In efforts to look for what may be causing the outlier I decided to look at education to see if potentially Worcester county was especially well educated causing the population to be more willing to get the vaccine. I started by making a color palette for the percent of people who got a Bachelor’s degree.

color_Degree <- colorNumeric(palette = "Purples", domain = mdmap$`Bachelor's Degree Attainment (%)`)

I went on to make a simple map to compare the percent of people who got the first dose of the vaccine to the percent of people who got a Bachelor’s degree.

leaflet(mdmap) %>%
    addProviderTiles("CartoDB.Positron") %>%
  addPolygons(
    data = mdmap,
    stroke = FALSE, 
    smoothFactor = .2,
    fillOpacity = .8, 
    popup = countyPopup,
    color = ~color_firstDose(mdmap$PercentFirstDose),
    group = "firstDose"
  ) %>%
  
  addPolygons(
    stroke = FALSE,
    smoothFactor = .2,
    fillOpacity = .8,
    popup = countyPopup,
    color = ~color_Degree(mdmap$`Bachelor's Degree Attainment (%)`),
    group = "degree"
    ) %>%
  
  addLayersControl(
      baseGroups = c("firstDose", "degree"),
      position = "topright",
      options = layersControlOptions(collapsed = FALSE))

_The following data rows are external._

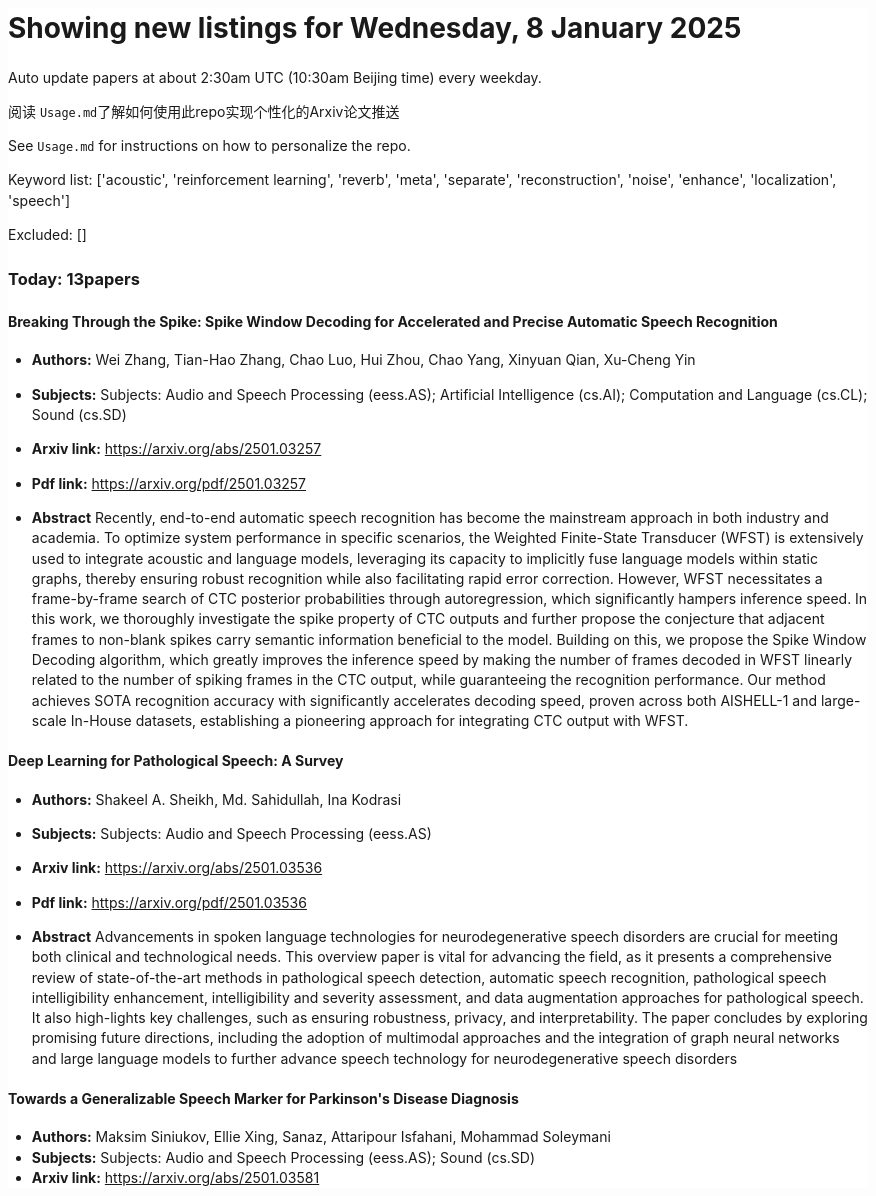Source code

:# Showing new listings for Wednesday, 8 January 2025
Auto update papers at about 2:30am UTC (10:30am Beijing time) every weekday.


阅读 `Usage.md`了解如何使用此repo实现个性化的Arxiv论文推送

See `Usage.md` for instructions on how to personalize the repo. 


Keyword list: ['acoustic', 'reinforcement learning', 'reverb', 'meta', 'separate', 'reconstruction', 'noise', 'enhance', 'localization', 'speech']


Excluded: []


### Today: 13papers 
#### Breaking Through the Spike: Spike Window Decoding for Accelerated and Precise Automatic Speech Recognition
 - **Authors:** Wei Zhang, Tian-Hao Zhang, Chao Luo, Hui Zhou, Chao Yang, Xinyuan Qian, Xu-Cheng Yin
 - **Subjects:** Subjects:
Audio and Speech Processing (eess.AS); Artificial Intelligence (cs.AI); Computation and Language (cs.CL); Sound (cs.SD)
 - **Arxiv link:** https://arxiv.org/abs/2501.03257

 - **Pdf link:** https://arxiv.org/pdf/2501.03257

 - **Abstract**
 Recently, end-to-end automatic speech recognition has become the mainstream approach in both industry and academia. To optimize system performance in specific scenarios, the Weighted Finite-State Transducer (WFST) is extensively used to integrate acoustic and language models, leveraging its capacity to implicitly fuse language models within static graphs, thereby ensuring robust recognition while also facilitating rapid error correction. However, WFST necessitates a frame-by-frame search of CTC posterior probabilities through autoregression, which significantly hampers inference speed. In this work, we thoroughly investigate the spike property of CTC outputs and further propose the conjecture that adjacent frames to non-blank spikes carry semantic information beneficial to the model. Building on this, we propose the Spike Window Decoding algorithm, which greatly improves the inference speed by making the number of frames decoded in WFST linearly related to the number of spiking frames in the CTC output, while guaranteeing the recognition performance. Our method achieves SOTA recognition accuracy with significantly accelerates decoding speed, proven across both AISHELL-1 and large-scale In-House datasets, establishing a pioneering approach for integrating CTC output with WFST.
#### Deep Learning for Pathological Speech: A Survey
 - **Authors:** Shakeel A. Sheikh, Md. Sahidullah, Ina Kodrasi
 - **Subjects:** Subjects:
Audio and Speech Processing (eess.AS)
 - **Arxiv link:** https://arxiv.org/abs/2501.03536

 - **Pdf link:** https://arxiv.org/pdf/2501.03536

 - **Abstract**
 Advancements in spoken language technologies for neurodegenerative speech disorders are crucial for meeting both clinical and technological needs. This overview paper is vital for advancing the field, as it presents a comprehensive review of state-of-the-art methods in pathological speech detection, automatic speech recognition, pathological speech intelligibility enhancement, intelligibility and severity assessment, and data augmentation approaches for pathological speech. It also high-lights key challenges, such as ensuring robustness, privacy, and interpretability. The paper concludes by exploring promising future directions, including the adoption of multimodal approaches and the integration of graph neural networks and large language models to further advance speech technology for neurodegenerative speech disorders
#### Towards a Generalizable Speech Marker for Parkinson's Disease Diagnosis
 - **Authors:** Maksim Siniukov, Ellie Xing, Sanaz, Attaripour Isfahani, Mohammad Soleymani
 - **Subjects:** Subjects:
Audio and Speech Processing (eess.AS); Sound (cs.SD)
 - **Arxiv link:** https://arxiv.org/abs/2501.03581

while this does have interesting results as I did not expect 2 counties to be significantly above the other counties which were all similar in education. But, this still does not help explain the outlier.

Conclusion

After having explored a variety of variables and how they compared the percent of people who have received the first dose of a vaccine, employment and median income do have an affect the number of people who have received the first dose of a vaccine. However, contrary to what I had initially believed education did not seem to have much impact on the rate of vaccination. There was one notable outlier however, Worcester county had one of the best rates of the first dose of the vaccine even though it also had the highest unemployment and relatively low median income. In my dataset I was unable to find any variable that could have explained why Worcester county has performed as well as it did, so I did some research. After taking some time to research outside of my dataset I still could not figure out why Worcester county has vaccination rates as high as it did as it seemed to act very similarly to the rest of Maryland in how it handled COVID-19.